Foxes that don't appear frightened by humans may be suffering from canine distemper. Experts recommend avoiding such animals. -- R-E photo by Jen Cullen

A local veterinarian urged Red Wing residents to steer clear of sickly looking raccoons and foxes, saying the animals likely suffer from an outbreak of canine distemper.

"It is so contagious and so infectious from one to another," said Bluffs Pet Clinic veterinarian Dr. Darlene Cook.

Over the past two months, Red Wing police have responded to more than two-dozen calls concerning the wayward animals. Police Chief Tim Sletten said residents commonly report seeing the animals - primarily raccoons - coming unusually close to humans and wandering around during daylight hours.
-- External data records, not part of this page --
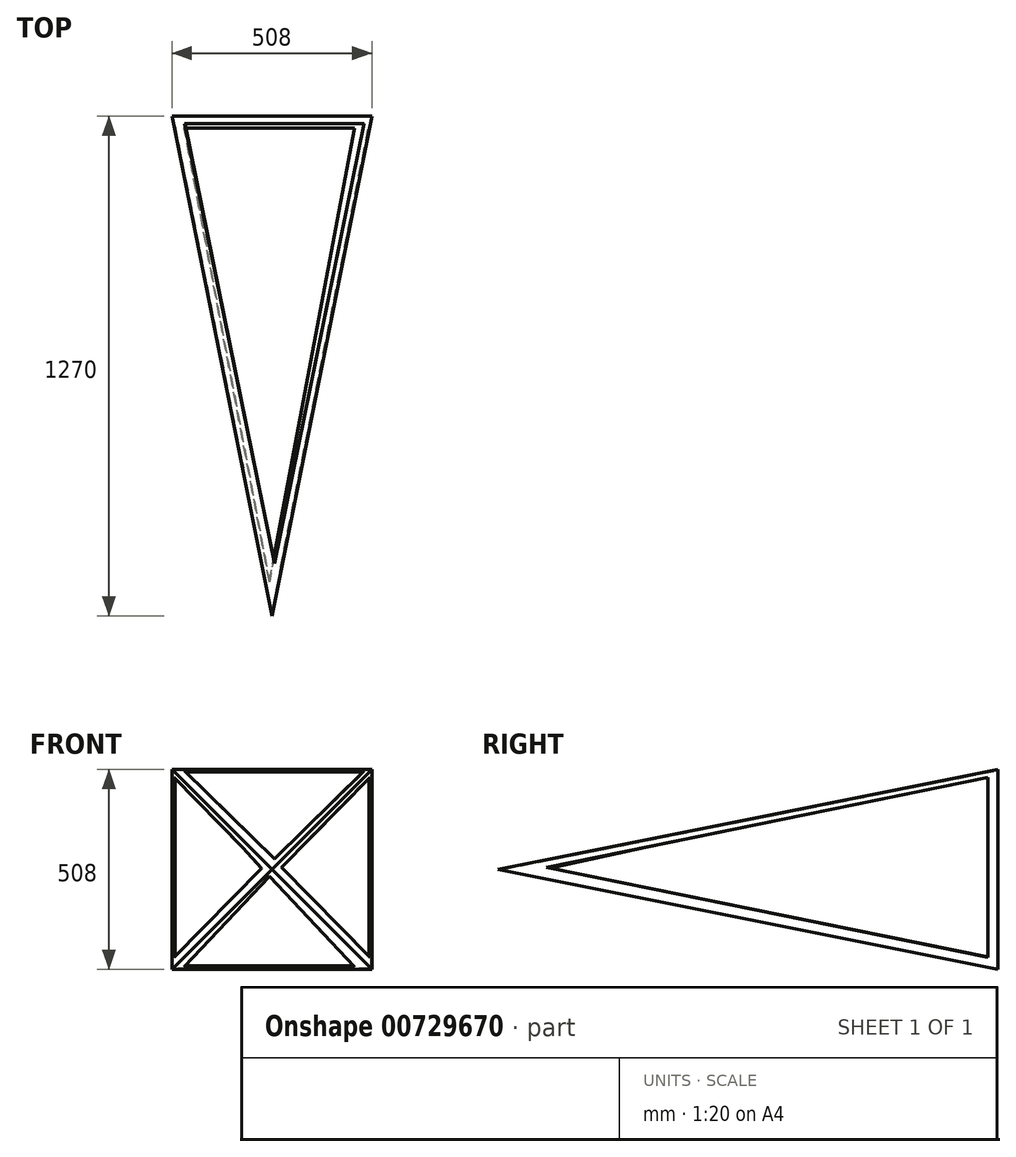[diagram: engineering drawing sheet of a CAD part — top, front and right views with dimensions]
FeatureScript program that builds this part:
annotation { "Feature Type Name" : "Feature", "Feature Type Description" : "" }
export const myFeature = defineFeature(function(context is Context, id is Id, definition is map)
    precondition{}
    {
        {
            var Q0;
            Q0=qCreatedBy(makeId("Front.planeOp"),FACE);
            var sketch = newSketch(context, id + "F0", { "sketchPlane" : qUnion([Q0])});
            skLineSegment(sketch, "E0.bottom", {"start": v(0, 0) * mm, "end": v(-508, 0) * mm});
            skLineSegment(sketch, "E0.top", {"start": v(0, 508) * mm, "end": v(-508, 508) * mm});
            skLineSegment(sketch, "E0.left", {"start": v(0, 0) * mm, "end": v(0, 508) * mm});
            skLineSegment(sketch, "E0.right", {"start": v(-508, 0) * mm, "end": v(-508, 508) * mm});
            skSolve(sketch);
        }
        {
            var Q0;
            Q0=makeQuery(id+"F0.imprint","IMPRINT",FACE,{"disambiguationData":[TD([[makeQuery(id+"F0.imprint","IMPRINT",EDGE,{"derivedFrom":sQuery(id+"F0.wireOp",EDGE,"E0.bottom")}),-1.0]])]});
            cPlane(context, id + "F1", {"entities" : qUnion([Q0]), "cplaneType" : CPlaneType.OFFSET, "offset" : 1270 * mm, "width" : 152.4 * mm, "height" : 152.4 * mm});
        }
        {
            var Q0;
            Q0=qCreatedBy(id+"F1.planeOp",FACE);
            var sketch = newSketch(context, id + "F2", { "sketchPlane" : qUnion([Q0])});
            skPoint(sketch, "E1", {"position": v(0, 0) * mm});
            skLineSegment(sketch, "E2.bottom", {"start": v(0, 0) * mm, "end": v(-254, 0) * mm});
            skLineSegment(sketch, "E2.top", {"start": v(0, 254) * mm, "end": v(-254, 254) * mm});
            skLineSegment(sketch, "E2.left", {"start": v(0, 0) * mm, "end": v(0, 254) * mm});
            skLineSegment(sketch, "E2.right", {"start": v(-254, 0) * mm, "end": v(-254, 254) * mm});
            skPoint(sketch, "E3", {"position": v(-254, 254) * mm});
            skSolve(sketch);
        }
        {
            var Q0;
            Q0=makeQuery(id+"F0.imprint","IMPRINT",FACE,{"disambiguationData":[TD([[makeQuery(id+"F0.imprint","IMPRINT",EDGE,{"derivedFrom":sQuery(id+"F0.wireOp",EDGE,"E0.bottom")}),-1.0]])]});
            var Q1;
            Q1=sQuery(id+"F2.wireOp",VERTEX,"E3");
            loft(context, id + "F3", {"sheetProfilesArray" : [{ "sheetProfileEntities" : qUnion([Q0]) }, { "sheetProfileEntities" : qUnion([Q1]) }]});
        }
        {
            var Q0;
            Q0=makeQuery(id+"F3.opLoft","CAP_FACE",FACE,{"disambiguationData":[OSD([makeQuery(id+"F0.imprint","IMPRINT",FACE,{"disambiguationData":[TD([[makeQuery(id+"F0.imprint","IMPRINT",EDGE,{"derivedFrom":sQuery(id+"F0.wireOp",EDGE,"E0.bottom")}),-1.0]])]})])],"isStart":true});
            shell(context, id + "F4", {"entities" : qUnion([Q0]), "thickness" : 2.54 * mm});
        }
        {
            var Q0;
            Q0=makeQuery(id+"F3.opLoft","SWEPT_FACE",FACE,{"disambiguationData":[OSD([sQuery(id+"F0.wireOp",EDGE,"E0.bottom"),sQuery(id+"F0.wireOp",EDGE,"E0.top"),sQuery(id+"F0.wireOp",EDGE,"E0.left")])]});
            cPlane(context, id + "F5", {"entities" : qUnion([Q0]), "cplaneType" : CPlaneType.OFFSET, "offset" : 0 * mm, "width" : 152.4 * mm, "height" : 152.4 * mm});
        }
        {
            var Q0;
            Q0=qCreatedBy(id+"F5.planeOp",FACE);
            var sketch = newSketch(context, id + "F6", { "sketchPlane" : qUnion([Q0])});
            skLineSegment(sketch, "E4", {"start": v(-25.4, 488.34) * mm, "end": v(-25.4, 31.14) * mm});
            skLineSegment(sketch, "E5", {"start": v(-25.4, 31.14) * mm, "end": v(-1168.4, 259.74) * mm});
            skLineSegment(sketch, "E6", {"start": v(-1168.4, 259.74) * mm, "end": v(-25.4, 488.34) * mm});
            skSolve(sketch);
        }
        {
            var Q0;
            Q0 = qSketchRegion(id + "F6", true);
            extrude(context, id + "F7", {"entities" : qUnion([Q0]), "operationType" : NewBodyOperationType.REMOVE, "oppositeDirection" : true, "depth" : 25.4 * mm, "offsetDistance" : 25.4 * mm});
        }
        {
            var Q0;
            Q0=makeQuery(id+"F3.opLoft","SWEPT_FACE",FACE,{"disambiguationData":[OSD([sQuery(id+"F0.wireOp",EDGE,"E0.bottom"),sQuery(id+"F0.wireOp",EDGE,"E0.top"),sQuery(id+"F0.wireOp",EDGE,"E0.right")])]});
            cPlane(context, id + "F8", {"entities" : qUnion([Q0]), "cplaneType" : CPlaneType.OFFSET, "offset" : 0 * mm, "width" : 152.4 * mm, "height" : 152.4 * mm});
        }
        {
            var Q0;
            Q0=qCreatedBy(id+"F8.planeOp",FACE);
            var sketch = newSketch(context, id + "F9", { "sketchPlane" : qUnion([Q0])});
            skLineSegment(sketch, "E7", {"start": v(-73.73, 487.7) * mm, "end": v(-73.73, 30.5) * mm});
            skLineSegment(sketch, "E8", {"start": v(-73.73, 30.5) * mm, "end": v(1069.27, 259.1) * mm});
            skLineSegment(sketch, "E9", {"start": v(1069.27, 259.1) * mm, "end": v(-73.73, 487.7) * mm});
            skLineSegment(sketch, "E10", {"start": v(-100.65, 508) * mm, "end": v(-100.65, 0) * mm});
            skLineSegment(sketch, "E11", {"start": v(-100.65, 508) * mm, "end": v(1115.56, 244.9) * mm});
            skLineSegment(sketch, "E12", {"start": v(1119.53, 244.04) * mm, "end": v(-100.65, 0) * mm});
            skLineSegment(sketch, "E13", {"start": v(-100.65, 254) * mm, "end": v(1169.35, 254) * mm});
            skSolve(sketch);
        }
        {
            var Q0;
            {var subQ3=sQuery(id+"F9.wireOp",EDGE,"E9");var subQ5=sQuery(id+"F9.wireOp",EDGE,"E7");var subQ6=makeQuery(id+"F9.imprint","INTERSECT",VERTEX,{"derivedFrom":[subQ5,subQ3]});Q0=makeQuery(id+"F9.imprint","IMPRINT",FACE,{"disambiguationData":[TD([[makeQuery(id+"F9.imprint","IMPRINT",EDGE,{"disambiguationData":[TD([[subQ6,-1.0]])],"derivedFrom":subQ5}),1.0]])]});}
            var Q1;
            {var subQ0=sQuery(id+"F9.wireOp",EDGE,"E8");var subQ1=sQuery(id+"F9.wireOp",EDGE,"E7");var subQ2=makeQuery(id+"F9.imprint","INTERSECT",VERTEX,{"derivedFrom":[subQ1,subQ0]});Q1=makeQuery(id+"F9.imprint","IMPRINT",FACE,{"disambiguationData":[TD([[makeQuery(id+"F9.imprint","IMPRINT",EDGE,{"disambiguationData":[TD([[subQ2,1.0]])],"derivedFrom":subQ1}),1.0]])]});}
            extrude(context, id + "F10", {"entities" : qUnion([Q0, Q1]), "operationType" : NewBodyOperationType.REMOVE, "oppositeDirection" : true, "depth" : 25.4 * mm, "offsetDistance" : 25.4 * mm});
        }
        {
            var Q0;
            Q0=makeQuery(id+"F3.opLoft","SWEPT_FACE",FACE,{"disambiguationData":[OSD([sQuery(id+"F0.wireOp",EDGE,"E0.top"),sQuery(id+"F0.wireOp",EDGE,"E0.left"),sQuery(id+"F0.wireOp",EDGE,"E0.right")])]});
            cPlane(context, id + "F11", {"entities" : qUnion([Q0]), "cplaneType" : CPlaneType.OFFSET, "offset" : 0 * mm, "width" : 152.4 * mm, "height" : 152.4 * mm});
        }
        {
            var Q0;
            Q0=qCreatedBy(id+"F11.planeOp",FACE);
            var sketch = newSketch(context, id + "F12", { "sketchPlane" : qUnion([Q0])});
            skLineSegment(sketch, "E14", {"start": v(-475.9, 83.78) * mm, "end": v(-18.7, 83.78) * mm});
            skLineSegment(sketch, "E15", {"start": v(-18.7, 83.78) * mm, "end": v(-247.3, -1059.22) * mm});
            skLineSegment(sketch, "E16", {"start": v(-247.3, -1059.22) * mm, "end": v(-475.9, 83.78) * mm});
            skLineSegment(sketch, "E17", {"start": v(0, 80.45) * mm, "end": v(-508, 80.45) * mm});
            skLineSegment(sketch, "E18", {"start": v(-254, 80.45) * mm, "end": v(-254, -1189.55) * mm});
            skSolve(sketch);
        }
        {
            var Q0;
            {var subQ0=sQuery(id+"F12.wireOp",EDGE,"E16");var subQ1=sQuery(id+"F12.wireOp",EDGE,"E15");var subQ2=makeQuery(id+"F12.imprint","INTERSECT",VERTEX,{"derivedFrom":[subQ1,subQ0]});Q0=makeQuery(id+"F12.imprint","IMPRINT",FACE,{"disambiguationData":[TD([[makeQuery(id+"F12.imprint","IMPRINT",EDGE,{"disambiguationData":[TD([[subQ2,1.0]])],"derivedFrom":subQ1}),-1.0]])]});}
            var Q1;
            {var subQ0=sQuery(id+"F12.wireOp",EDGE,"E18");var subQ1=sQuery(id+"F12.wireOp",EDGE,"E16");var subQ2=makeQuery(id+"F12.imprint","INTERSECT",VERTEX,{"derivedFrom":[subQ1,subQ0]});Q1=makeQuery(id+"F12.imprint","IMPRINT",FACE,{"disambiguationData":[TD([[makeQuery(id+"F12.imprint","IMPRINT",EDGE,{"disambiguationData":[TD([[subQ2,-1.0]])],"derivedFrom":subQ1}),-1.0]])]});}
            extrude(context, id + "F13", {"entities" : qUnion([Q0, Q1]), "operationType" : NewBodyOperationType.REMOVE, "oppositeDirection" : true, "depth" : 25.4 * mm, "offsetDistance" : 25.4 * mm});
        }
        {
            var Q0;
            Q0=makeQuery(id+"F3.opLoft","SWEPT_FACE",FACE,{"disambiguationData":[OSD([sQuery(id+"F0.wireOp",EDGE,"E0.bottom"),sQuery(id+"F0.wireOp",EDGE,"E0.left"),sQuery(id+"F0.wireOp",EDGE,"E0.right")])]});
            cPlane(context, id + "F14", {"entities" : qUnion([Q0]), "cplaneType" : CPlaneType.OFFSET, "offset" : 0 * mm, "width" : 152.4 * mm, "height" : 152.4 * mm});
        }
        {
            var Q0;
            Q0=qCreatedBy(id+"F14.planeOp",FACE);
            var sketch = newSketch(context, id + "F15", { "sketchPlane" : qUnion([Q0])});
            skLineSegment(sketch, "E19", {"start": v(-260.36, 1206.67) * mm, "end": v(-476.6, 31.4) * mm});
            skLineSegment(sketch, "E20", {"start": v(-476.6, 31.4) * mm, "end": v(-44.12, 31.4) * mm});
            skLineSegment(sketch, "E21", {"start": v(-44.12, 31.4) * mm, "end": v(-260.36, 1206.67) * mm});
            skSolve(sketch);
        }
        {
            var Q0;
            Q0=makeQuery(id+"F15.imprint","IMPRINT",FACE,{"disambiguationData":[TD([[makeQuery(id+"F15.imprint","IMPRINT",EDGE,{"derivedFrom":sQuery(id+"F15.wireOp",EDGE,"E19")}),1.0]])]});
            extrude(context, id + "F16", {"entities" : qUnion([Q0]), "operationType" : NewBodyOperationType.REMOVE, "oppositeDirection" : true, "depth" : 25.4 * mm, "offsetDistance" : 25.4 * mm});
        }
    });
Those are trademark signs that the animals have contracted canine distemper, Cook said. The animals may walk in circles, appearing to be drunk.

"They appear to be not afraid of anybody," Cook said, noting that the unusual behavior is a result of the disease attacking an animal's nervous system.

She said the disease spreads by direct animal contact through secretions including saliva and blood, but can be transferred to canines through the air. Once it enters a host community, the disease "spreads like wildfire," Cook said.

And while the disease cannot spread to humans, she said dogs may be at high risk for contracting the disease. Cook urged pet owners to keep a close eye on their dogs and to be sure their distemper vaccines are up to date.

Humans also should not approach the animals, she said. Distemper-stricken animals can be unpredictable.

"They could become aggressive," Cook said.

If a dead raccoon or fox is discovered, Cook recommended burying them or transporting the remains to the city's incinerator on Bench Street.

"Don't just leave them laying around," she said.

Jeff Schneider, the city's deputy public works director of solid waste, said incinerator staff will accept the remains free of charge. He and others stressed using caution in handling the carcasses, though.

Sletten said gloves should be used, while Schneider recommended wrapping the remains in more than one plastic bag.

If the remains are buried, Cook recommended digging at least two feet deep so other animals don't attempt to unearth the disease-carrying carcasses.

She said that once contracted, distemper usually progresses over two weeks before stricken animals die.

Cook did not know how long the outbreak might last. She said it could continue to spread until at least the next freeze.